Crowdsourcing feedback and real-world experience can shape how researchers use specialty chemicals. In one memorable set of workshops, graduate students pooled their tips on purine analog incorporation methods. Those using 2-amino-6-bromopurine in sequencing reactions shared that sample preparation went smoother and background signals dropped by a noticeable margin. Faculty who tried it for kinase-targeted screening reported tighter control of parameters and fewer false positives. These concrete stories stack up over time, giving the compound a kind of grassroots credibility that no catalog description can provide.
Sometimes a compound’s main draw comes from unpredictable applications. With 2-amino-6-bromopurine, current research points toward sharper targeted therapies and more robust nucleic acid probes, but new uses keep cropping up. CRISPR gene editing, for instance, places new demands on nucleotide analogs that can challenge the precise targeting or introduce unique markers for tracking successful edits. Advances in polymerase engineering or nanopore sequencing keep opening new doors for purine substitutes that offer both subtle manipulation and obvious differentiation.
Every wave of new technology tends to shift product value. If next-generation sequencing platforms or personalized medicine initiatives continue their current pace, niche compounds like 2-amino-6-bromopurine will likely see broader use. Custom DNA synthesis—spanning everything from targeted drug delivery to self-assembling biomaterials—demands structural innovation. That pushes demand for analogs with flexible reactivity and strong compatibility.

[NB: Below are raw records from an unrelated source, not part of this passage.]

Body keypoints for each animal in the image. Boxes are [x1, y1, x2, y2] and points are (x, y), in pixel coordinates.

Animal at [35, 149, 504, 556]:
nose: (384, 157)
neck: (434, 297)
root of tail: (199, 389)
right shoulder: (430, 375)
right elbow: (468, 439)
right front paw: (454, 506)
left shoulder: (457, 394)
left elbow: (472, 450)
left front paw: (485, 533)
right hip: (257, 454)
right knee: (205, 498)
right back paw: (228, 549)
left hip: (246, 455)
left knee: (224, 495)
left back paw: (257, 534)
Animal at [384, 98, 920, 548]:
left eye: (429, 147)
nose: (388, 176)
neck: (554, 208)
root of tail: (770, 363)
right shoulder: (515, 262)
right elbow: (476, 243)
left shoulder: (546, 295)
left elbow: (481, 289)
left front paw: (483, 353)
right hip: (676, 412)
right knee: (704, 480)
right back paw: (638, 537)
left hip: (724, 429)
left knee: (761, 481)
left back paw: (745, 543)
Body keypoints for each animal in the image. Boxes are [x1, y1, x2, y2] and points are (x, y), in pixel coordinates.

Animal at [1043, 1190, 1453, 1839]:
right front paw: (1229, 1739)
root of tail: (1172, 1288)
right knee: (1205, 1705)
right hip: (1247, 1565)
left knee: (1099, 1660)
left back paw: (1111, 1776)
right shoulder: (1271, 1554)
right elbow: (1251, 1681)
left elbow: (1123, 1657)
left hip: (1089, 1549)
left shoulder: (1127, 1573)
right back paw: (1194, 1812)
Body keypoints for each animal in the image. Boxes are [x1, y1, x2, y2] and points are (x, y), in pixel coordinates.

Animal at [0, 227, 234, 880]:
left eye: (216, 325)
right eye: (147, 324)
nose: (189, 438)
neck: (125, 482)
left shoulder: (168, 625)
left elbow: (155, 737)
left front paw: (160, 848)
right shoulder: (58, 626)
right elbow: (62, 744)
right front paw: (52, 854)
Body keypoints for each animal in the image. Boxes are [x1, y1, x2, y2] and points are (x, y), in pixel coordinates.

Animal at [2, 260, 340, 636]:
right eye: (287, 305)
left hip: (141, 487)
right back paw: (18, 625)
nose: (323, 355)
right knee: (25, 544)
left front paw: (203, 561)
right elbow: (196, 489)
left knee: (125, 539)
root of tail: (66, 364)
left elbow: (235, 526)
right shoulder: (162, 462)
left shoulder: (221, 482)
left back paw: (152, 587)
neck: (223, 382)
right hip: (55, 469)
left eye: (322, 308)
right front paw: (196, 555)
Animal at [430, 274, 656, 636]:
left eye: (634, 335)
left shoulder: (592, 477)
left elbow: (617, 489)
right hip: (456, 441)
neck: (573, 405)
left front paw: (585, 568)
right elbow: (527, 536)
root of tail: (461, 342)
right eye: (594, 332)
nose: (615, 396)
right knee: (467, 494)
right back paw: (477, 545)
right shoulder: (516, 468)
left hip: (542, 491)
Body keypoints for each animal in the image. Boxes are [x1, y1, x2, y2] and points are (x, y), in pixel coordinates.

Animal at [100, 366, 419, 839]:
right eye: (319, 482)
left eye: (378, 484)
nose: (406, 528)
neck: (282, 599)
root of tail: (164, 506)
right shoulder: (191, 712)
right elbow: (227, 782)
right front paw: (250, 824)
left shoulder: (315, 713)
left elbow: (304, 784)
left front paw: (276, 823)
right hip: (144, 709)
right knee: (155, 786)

No matter the molecule, progress in science depends on open conversation and shared evidence. With 2-amino-6-bromopurine, the community has largely built its understanding by swapping best practices, troubleshooting failed syntheses, and learning from odd successes. There’s a kind of respect among chemists and biologists for compounds that hold up across a dozen protocols. This trust carries weight in the recommendations shared on forums, the tips handed down in graduate seminars, and the short notes scribbled in the margins of paper protocols.
If there’s a lesson to share, it’s this: specialty chemicals like 2-amino-6-bromopurine get their value not from abstract theory, but from honest use in the gritty, day-to-day work of research and discovery. Their strengths and shortcomings both matter. By continually testing, sharing, and reflecting on what works, the broader community keeps moving toward faster, more accurate, and more reliable science.